Unit fractions (fractions which have numerators of 1) can be written as the sum of two different unit fractions.



For example

$\frac{1}{2} = \frac{1}{3} + \frac{1}{6}$

Charlie thought he'd spotted a rule and made up some more examples.

$\frac{1}{2} = \frac{1}{10} + \frac{1}{20}$

$\frac{1}{3} = \frac{1}{4} + \frac{1}{12}$

$\frac{1}{3} = \frac{1}{7} + \frac{1}{21}$

$\frac{1}{4} = \frac{1}{5} + \frac{1}{20}$

Can you describe Charlie's rule?



The denominator of the last fraction is the product of the denominators of the first two fractions.



Are all his examples correct?

What do you notice about the sums that are correct?

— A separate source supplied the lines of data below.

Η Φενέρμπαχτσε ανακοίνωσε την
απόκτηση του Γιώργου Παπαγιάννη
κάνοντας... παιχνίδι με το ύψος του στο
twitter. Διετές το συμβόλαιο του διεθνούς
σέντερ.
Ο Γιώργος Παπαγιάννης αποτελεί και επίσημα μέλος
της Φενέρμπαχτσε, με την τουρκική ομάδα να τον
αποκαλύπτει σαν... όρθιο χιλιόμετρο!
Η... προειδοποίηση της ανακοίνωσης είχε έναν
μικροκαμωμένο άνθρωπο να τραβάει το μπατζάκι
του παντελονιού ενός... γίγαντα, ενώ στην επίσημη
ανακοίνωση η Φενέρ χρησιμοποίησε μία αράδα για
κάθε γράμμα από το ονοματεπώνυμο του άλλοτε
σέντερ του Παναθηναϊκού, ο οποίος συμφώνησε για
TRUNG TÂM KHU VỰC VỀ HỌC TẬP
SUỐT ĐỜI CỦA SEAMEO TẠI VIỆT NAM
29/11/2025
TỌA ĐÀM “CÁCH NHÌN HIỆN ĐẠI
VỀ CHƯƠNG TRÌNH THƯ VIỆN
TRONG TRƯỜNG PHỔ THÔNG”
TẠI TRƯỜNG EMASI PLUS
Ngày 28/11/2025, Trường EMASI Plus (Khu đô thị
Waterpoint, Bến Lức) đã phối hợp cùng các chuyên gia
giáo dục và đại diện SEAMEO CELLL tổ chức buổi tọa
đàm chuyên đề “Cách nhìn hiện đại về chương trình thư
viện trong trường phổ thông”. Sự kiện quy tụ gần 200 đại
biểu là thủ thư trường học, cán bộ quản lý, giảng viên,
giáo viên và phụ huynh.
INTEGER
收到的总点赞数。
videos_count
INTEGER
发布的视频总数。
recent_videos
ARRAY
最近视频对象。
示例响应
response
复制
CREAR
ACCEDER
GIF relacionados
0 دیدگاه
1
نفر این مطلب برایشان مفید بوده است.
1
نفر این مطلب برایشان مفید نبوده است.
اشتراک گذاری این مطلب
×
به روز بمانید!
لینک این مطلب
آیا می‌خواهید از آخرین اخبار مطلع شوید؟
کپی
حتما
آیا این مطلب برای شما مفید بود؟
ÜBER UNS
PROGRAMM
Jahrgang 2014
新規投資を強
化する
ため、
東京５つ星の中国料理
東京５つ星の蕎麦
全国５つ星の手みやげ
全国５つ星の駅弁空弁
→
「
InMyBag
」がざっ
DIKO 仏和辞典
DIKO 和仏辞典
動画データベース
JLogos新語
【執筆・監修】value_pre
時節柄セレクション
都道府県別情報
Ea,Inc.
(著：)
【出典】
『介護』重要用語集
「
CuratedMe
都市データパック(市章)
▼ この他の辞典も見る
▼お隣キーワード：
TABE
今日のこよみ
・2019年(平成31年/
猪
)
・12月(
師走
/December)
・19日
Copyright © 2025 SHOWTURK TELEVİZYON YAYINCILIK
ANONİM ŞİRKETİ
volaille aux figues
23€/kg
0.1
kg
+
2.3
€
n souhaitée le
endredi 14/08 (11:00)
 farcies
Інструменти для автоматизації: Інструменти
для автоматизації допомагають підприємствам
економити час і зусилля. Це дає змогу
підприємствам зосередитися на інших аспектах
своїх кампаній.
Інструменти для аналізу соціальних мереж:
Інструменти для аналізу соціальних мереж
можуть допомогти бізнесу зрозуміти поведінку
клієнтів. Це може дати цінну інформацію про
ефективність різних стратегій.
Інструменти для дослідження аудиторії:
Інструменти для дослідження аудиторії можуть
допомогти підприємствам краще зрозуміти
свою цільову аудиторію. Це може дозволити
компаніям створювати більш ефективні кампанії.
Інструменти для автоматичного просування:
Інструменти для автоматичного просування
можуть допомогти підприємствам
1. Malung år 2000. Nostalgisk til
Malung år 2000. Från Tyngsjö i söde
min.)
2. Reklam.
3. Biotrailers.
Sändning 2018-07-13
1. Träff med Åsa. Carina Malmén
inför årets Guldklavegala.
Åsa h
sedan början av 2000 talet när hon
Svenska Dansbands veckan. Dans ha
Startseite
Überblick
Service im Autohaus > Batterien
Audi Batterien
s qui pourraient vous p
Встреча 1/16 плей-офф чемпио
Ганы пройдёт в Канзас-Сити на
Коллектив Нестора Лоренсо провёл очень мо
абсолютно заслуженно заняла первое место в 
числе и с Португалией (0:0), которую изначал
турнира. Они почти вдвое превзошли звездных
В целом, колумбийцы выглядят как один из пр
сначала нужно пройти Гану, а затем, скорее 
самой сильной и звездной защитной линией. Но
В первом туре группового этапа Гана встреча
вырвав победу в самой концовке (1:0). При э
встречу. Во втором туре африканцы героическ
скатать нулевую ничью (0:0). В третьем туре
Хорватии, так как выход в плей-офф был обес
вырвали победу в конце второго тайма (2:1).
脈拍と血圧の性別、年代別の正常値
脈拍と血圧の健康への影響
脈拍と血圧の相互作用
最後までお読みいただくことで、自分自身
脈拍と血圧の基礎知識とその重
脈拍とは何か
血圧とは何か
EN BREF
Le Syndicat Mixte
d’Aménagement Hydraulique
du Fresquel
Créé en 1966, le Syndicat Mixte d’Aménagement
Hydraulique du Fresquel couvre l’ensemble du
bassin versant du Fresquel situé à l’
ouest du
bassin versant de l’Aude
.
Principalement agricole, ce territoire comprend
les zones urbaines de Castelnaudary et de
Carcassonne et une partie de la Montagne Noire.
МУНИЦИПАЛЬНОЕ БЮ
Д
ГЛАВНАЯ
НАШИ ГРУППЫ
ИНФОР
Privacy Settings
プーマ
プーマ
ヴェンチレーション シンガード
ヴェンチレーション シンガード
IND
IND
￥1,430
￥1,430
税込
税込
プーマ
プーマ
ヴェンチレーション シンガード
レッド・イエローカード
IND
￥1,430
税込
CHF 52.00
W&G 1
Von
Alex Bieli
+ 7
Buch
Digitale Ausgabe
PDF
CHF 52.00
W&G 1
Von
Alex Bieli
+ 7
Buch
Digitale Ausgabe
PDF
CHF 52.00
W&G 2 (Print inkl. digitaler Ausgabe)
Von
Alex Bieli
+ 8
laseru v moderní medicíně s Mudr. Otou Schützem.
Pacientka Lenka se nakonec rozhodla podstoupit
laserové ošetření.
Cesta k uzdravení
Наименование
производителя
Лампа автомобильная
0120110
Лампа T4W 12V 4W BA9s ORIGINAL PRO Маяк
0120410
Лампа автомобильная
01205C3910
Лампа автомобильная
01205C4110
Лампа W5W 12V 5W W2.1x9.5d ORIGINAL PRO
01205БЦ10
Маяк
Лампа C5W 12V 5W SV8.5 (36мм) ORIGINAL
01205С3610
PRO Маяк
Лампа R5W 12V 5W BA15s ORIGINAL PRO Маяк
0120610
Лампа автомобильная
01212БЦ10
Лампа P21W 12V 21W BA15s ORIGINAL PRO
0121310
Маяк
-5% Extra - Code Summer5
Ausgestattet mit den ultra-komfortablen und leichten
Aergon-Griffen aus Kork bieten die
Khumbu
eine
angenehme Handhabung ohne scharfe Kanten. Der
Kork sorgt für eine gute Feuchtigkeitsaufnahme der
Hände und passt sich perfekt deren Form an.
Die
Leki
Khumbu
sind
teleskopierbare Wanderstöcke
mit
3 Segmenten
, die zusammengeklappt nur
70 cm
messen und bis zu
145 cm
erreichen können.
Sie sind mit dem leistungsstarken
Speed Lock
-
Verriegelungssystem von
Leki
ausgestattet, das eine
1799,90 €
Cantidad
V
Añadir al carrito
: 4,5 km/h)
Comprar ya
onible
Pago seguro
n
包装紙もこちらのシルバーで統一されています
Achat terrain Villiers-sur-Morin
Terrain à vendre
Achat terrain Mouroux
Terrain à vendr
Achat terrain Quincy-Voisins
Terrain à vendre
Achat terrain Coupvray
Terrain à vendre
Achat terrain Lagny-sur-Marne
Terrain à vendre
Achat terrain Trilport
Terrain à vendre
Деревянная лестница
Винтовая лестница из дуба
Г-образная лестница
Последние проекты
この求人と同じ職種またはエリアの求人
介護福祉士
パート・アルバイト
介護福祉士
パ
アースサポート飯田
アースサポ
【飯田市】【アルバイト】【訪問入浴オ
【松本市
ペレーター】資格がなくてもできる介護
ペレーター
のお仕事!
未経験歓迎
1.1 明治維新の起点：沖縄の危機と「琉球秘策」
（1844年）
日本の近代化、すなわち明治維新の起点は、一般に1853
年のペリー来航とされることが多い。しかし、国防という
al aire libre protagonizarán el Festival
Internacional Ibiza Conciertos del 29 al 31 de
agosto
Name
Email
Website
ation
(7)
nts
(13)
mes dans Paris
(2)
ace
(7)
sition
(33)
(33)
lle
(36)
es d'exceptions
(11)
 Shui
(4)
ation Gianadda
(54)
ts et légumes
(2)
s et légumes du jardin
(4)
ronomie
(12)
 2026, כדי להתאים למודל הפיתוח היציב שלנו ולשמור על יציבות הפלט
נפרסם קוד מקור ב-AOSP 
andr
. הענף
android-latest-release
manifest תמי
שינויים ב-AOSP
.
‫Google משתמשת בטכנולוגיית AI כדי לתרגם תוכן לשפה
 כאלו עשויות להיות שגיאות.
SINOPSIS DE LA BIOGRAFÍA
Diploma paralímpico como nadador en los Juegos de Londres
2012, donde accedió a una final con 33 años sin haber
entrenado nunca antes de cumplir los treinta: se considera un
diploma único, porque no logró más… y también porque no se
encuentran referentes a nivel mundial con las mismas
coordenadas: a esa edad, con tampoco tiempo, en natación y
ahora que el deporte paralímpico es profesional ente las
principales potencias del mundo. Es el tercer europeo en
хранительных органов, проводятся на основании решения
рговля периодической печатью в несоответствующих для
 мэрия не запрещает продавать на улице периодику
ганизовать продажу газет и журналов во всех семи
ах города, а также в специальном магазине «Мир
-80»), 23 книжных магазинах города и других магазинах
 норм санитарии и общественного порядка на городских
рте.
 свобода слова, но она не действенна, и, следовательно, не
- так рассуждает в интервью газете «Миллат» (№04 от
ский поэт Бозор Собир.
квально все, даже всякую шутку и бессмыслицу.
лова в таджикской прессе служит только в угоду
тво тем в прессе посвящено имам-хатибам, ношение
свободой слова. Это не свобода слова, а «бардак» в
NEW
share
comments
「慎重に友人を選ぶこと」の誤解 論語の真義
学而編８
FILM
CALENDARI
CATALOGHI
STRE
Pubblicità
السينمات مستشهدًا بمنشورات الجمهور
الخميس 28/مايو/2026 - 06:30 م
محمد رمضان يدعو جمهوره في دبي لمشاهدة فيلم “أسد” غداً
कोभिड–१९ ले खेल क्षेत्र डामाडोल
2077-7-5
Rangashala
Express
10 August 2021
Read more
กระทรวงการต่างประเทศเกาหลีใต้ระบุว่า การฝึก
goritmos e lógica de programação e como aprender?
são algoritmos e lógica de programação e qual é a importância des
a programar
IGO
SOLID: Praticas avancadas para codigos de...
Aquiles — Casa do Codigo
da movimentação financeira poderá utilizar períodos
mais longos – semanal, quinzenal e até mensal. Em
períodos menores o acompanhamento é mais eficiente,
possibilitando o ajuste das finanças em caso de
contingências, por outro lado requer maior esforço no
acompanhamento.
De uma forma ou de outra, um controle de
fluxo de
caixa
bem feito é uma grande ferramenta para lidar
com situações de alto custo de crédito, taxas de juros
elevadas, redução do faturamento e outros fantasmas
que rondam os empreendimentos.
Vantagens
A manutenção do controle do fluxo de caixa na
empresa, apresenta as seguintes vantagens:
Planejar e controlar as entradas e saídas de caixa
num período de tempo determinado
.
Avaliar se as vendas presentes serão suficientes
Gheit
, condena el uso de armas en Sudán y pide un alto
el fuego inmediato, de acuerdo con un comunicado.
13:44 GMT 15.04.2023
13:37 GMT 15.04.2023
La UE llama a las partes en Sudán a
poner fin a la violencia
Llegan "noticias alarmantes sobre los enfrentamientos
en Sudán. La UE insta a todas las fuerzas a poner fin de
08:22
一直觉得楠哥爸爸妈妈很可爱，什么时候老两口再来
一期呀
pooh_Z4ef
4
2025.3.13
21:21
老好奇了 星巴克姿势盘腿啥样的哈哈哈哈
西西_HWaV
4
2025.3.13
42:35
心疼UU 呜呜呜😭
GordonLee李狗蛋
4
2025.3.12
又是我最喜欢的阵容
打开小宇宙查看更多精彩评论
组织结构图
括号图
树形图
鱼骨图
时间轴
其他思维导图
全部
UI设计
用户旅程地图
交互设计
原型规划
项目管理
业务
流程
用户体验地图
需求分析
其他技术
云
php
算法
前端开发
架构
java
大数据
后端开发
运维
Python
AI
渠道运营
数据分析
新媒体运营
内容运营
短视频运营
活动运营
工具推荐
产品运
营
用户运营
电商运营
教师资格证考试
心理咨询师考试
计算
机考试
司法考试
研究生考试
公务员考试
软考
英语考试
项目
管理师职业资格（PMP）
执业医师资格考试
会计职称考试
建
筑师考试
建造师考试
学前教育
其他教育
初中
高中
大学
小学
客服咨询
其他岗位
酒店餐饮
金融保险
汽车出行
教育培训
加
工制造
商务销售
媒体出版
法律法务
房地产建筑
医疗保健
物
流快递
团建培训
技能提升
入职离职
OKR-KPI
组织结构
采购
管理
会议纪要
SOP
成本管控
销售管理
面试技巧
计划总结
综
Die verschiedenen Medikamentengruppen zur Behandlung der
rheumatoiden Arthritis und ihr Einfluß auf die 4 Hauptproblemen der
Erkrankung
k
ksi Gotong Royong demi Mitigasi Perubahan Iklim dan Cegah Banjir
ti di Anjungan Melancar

Find some other correct examples..

How would you explain to Charlie how to generate lots of correct examples?

 

Alison started playing around with $\frac{1}{6}$ and was surprised to find that there wasn't just one way of doing this.



She found:

$\frac{1}{6} = \frac{1}{7} + \frac{1}{42}$

$\frac{1}{6} = \frac{1}{8} + \frac{1}{24}$

$\frac{1}{6} = \frac{1}{9} + \frac{1}{18}$

$\frac{1}{6} = \frac{1}{10} + \frac{1}{15}$

$\frac{1}{6} = \frac{1}{12} + \frac{1}{12}$ (BUT she realised this one didn't count because they were not different.)

 

Charlie tried to do the same with $\frac{1}{8}$. Can you finish Charlie's calculations to see which ones work?



$\frac{1}{8} = \frac{1}{9} + ?$

$\frac{1}{8} = \frac{1}{10} + ?$

$\frac{1}{8} = \frac{1}{11} + ?$

..........

Can all unit fractions be made in more than one way like this?

Choose different unit fractions of your own to test out your theories.